The defense, meanwhile, depicted her as a pill-popper and accused her of drinking herself into a coma. The family’s maid testified he refused to let her call for help when Sunny von Bulow fell into a coma, and that she found syringes full of drugs in a black bag.

He was convicted in 1982 in Newport, but the Rhode Island Supreme Court reversed his conviction two years later. The case helped make Dershowitz, who spearheaded the appeal, famous. Dershowitz told the Associated Press on Thursday it was the first time any appeal was covered on television. 

“It was the first really highly publicized case in the new age of widespread media coverage,” Dershowitz said. “It was a prelude in many ways to the O.J. Simpson case, but it was a decade earlier.”

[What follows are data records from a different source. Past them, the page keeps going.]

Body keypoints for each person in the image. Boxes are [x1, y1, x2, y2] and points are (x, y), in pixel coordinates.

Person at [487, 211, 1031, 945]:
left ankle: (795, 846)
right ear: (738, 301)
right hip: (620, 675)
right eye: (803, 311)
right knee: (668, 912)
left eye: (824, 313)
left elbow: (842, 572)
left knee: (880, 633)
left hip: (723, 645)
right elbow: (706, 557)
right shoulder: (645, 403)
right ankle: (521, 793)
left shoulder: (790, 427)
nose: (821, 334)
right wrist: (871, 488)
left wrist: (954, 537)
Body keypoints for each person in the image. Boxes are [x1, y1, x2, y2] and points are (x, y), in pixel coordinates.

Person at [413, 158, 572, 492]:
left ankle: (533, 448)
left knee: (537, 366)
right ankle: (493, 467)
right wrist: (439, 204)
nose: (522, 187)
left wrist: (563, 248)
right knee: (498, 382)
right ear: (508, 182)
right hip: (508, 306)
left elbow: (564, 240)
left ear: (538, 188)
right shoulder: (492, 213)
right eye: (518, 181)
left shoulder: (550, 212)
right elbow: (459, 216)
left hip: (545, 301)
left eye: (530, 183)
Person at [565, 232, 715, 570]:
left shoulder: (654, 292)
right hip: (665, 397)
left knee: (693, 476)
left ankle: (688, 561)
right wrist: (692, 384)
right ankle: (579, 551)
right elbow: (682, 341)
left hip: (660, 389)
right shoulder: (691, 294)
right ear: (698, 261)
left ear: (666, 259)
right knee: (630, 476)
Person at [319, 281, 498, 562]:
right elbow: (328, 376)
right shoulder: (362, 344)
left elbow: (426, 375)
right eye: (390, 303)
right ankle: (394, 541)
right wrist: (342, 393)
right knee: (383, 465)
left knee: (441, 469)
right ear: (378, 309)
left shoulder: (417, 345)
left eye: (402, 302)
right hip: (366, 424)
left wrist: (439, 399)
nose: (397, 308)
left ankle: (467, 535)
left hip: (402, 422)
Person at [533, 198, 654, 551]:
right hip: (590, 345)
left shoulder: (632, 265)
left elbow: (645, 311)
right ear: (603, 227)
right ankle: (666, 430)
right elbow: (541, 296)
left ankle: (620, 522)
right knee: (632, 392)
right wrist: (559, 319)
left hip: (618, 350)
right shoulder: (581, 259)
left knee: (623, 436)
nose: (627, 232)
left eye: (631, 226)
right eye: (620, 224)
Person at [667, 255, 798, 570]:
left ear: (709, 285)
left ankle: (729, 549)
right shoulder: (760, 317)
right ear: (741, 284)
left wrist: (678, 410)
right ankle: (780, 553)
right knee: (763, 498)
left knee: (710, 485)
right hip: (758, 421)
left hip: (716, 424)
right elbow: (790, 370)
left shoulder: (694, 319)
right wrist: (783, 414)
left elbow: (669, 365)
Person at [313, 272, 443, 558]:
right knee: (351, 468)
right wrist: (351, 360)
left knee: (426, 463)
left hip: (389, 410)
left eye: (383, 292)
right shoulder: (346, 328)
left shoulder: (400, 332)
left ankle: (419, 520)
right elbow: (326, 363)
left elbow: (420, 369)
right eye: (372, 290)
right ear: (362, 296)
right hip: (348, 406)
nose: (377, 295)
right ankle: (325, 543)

Von Bulow’s second trial was held in Providence in 1985, and his new defense team challenged the medical testimony that her coma was the result of insulin injections. He was acquitted but his stepchildren brought a civil case against him just one month later. In the settlement, he agreed to divorce his wife — giving up the right to oversee her medical care — and renounce his rights to her fortune, which restored his daughter’s right to her inheritance.  

Bulow also agreed to leave the country, and forfeited the right to speak publicly about the case or profit from it. As a result, he never gave any interviews and only issued a brief statement upon her death in 2008. He later moved to London. 

The movie based on Dershowitz’s book, “Reversal of Fortune,” starred Glenn Close and Jeremy Irons.